Um pé comparado com uma pegada fóssil de 'Homo erectus'. KEVIN HATALA
Hoje, reclassificado como uma espécie humana, o Homo erectus continua fascinando. Mais de 20 de seus indivíduos, entre eles uma menina e um menino, passearam há 1,5 milhões de anos pela margem de um curso d’água na atual aldeia de Ileret, no norte do Quênia, junto ao lago Turkana. Suas pegadas fossilizadas, 97, oferecem uma insólita fotografia da vida cotidiana dessa espécie, protagonista do desenho mais antigo da humanidade e candidata a ser mãe da nossa, Homo sapiens. A primeira conclusão despoja por completo o ser humano de ser singularidade bíblica: os Homo erectus, que surgiram há 1,9 milhões de anos e desapareceram há cerca de 140.000, já caminhavam como nós.

“Estas pegadas são a prova de que tinham uma autonomia de pé e uma forma de locomoção similares às humanas”, explica o paleoantropólogo norte-americano Kevin Hatala, membro da equipe que estudou os rastros. A descoberta de 22 marcas em Ileret foi publicada pela primeira vez em 2009 na revista Science. Na época, os pesquisadores já sugeriram a locomoção bípede “essencialmente moderna” dos Homo erectus. O novo estudo, publicado hoje na revista Scientific Reports, inclui mais pegadas, que chegam a uma centena, e os resultados de um consciencioso trabalho experimental.

+-------+

• _Problema a resolver_: Pode transcrever, do texto sobre as pegadas de Homo erectus, a parte que começa em "Um pé comparado" e vai até "caminhavam como nós."?

Entradas do conjunto de dados
+-------+

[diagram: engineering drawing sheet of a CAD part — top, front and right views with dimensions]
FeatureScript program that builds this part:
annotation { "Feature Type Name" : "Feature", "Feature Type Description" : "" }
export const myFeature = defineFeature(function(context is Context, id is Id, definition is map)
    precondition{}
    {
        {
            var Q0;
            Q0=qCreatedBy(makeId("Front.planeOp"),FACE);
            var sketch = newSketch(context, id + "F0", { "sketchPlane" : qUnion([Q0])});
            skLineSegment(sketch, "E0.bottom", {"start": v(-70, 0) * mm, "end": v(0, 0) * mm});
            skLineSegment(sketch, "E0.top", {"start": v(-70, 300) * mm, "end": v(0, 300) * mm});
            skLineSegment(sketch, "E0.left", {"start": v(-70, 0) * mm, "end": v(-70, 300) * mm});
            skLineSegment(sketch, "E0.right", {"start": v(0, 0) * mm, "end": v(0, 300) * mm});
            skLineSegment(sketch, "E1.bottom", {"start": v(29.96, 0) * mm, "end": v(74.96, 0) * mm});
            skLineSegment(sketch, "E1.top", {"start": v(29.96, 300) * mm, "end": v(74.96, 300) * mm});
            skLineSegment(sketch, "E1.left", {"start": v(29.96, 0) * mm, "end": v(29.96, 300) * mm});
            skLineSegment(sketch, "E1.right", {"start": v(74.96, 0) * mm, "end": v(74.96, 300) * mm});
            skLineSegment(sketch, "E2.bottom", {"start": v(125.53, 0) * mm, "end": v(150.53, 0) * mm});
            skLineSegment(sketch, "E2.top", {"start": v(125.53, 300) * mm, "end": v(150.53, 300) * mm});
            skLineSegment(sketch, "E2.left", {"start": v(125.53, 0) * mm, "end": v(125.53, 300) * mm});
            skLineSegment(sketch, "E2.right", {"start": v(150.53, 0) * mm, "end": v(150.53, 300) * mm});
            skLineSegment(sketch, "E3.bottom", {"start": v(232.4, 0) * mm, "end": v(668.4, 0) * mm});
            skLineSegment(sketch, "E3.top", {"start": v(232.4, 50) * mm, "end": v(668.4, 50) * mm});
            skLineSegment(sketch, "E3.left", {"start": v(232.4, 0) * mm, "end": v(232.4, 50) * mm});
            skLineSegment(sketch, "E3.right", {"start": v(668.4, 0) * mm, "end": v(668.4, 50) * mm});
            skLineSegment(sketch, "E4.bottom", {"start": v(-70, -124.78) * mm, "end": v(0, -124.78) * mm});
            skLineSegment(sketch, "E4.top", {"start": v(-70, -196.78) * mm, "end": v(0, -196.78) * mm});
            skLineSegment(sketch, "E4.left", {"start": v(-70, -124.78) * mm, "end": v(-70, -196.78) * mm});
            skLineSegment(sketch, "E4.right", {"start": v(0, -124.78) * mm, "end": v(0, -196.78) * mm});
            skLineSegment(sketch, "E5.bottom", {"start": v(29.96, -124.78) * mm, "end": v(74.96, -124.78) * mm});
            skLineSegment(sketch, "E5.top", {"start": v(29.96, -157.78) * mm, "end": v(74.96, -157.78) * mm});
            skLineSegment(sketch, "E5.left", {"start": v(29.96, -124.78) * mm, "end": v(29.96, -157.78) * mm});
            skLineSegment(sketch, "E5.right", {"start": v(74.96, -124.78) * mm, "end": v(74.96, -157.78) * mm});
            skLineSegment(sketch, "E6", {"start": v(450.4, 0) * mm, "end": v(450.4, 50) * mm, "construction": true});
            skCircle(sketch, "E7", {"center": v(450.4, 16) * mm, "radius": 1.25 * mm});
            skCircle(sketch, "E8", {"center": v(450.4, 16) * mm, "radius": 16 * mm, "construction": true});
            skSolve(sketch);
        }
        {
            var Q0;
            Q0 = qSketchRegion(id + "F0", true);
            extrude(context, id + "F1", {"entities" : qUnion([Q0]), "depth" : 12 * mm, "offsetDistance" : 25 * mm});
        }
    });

+-------+

• _Resposta por escrito_:
Um pé comparado com uma pegada fóssil de 'Homo erectus'. KEVIN HATALA
Hoje, reclassificado como uma espécie humana, o Homo erectus continua fascinando. Mais de 20 de seus indivíduos, entre eles uma menina e um menino, passearam há 1,5 milhões de anos pela margem de um curso d’água na atual aldeia de Ileret, no norte do Quênia, junto ao lago Turkana. Suas pegadas fossilizadas, 97, oferecem uma insólita fotografia da vida cotidiana dessa espécie, protagonista do desenho mais antigo da humanidade e candidata a ser mãe da nossa, Homo sapiens. A primeira conclusão despoja por completo o ser humano de ser singularidade bíblica: os Homo erectus, que surgiram há 1,9 milhões de anos e desapareceram há cerca de 140.000, já caminhavam como nós.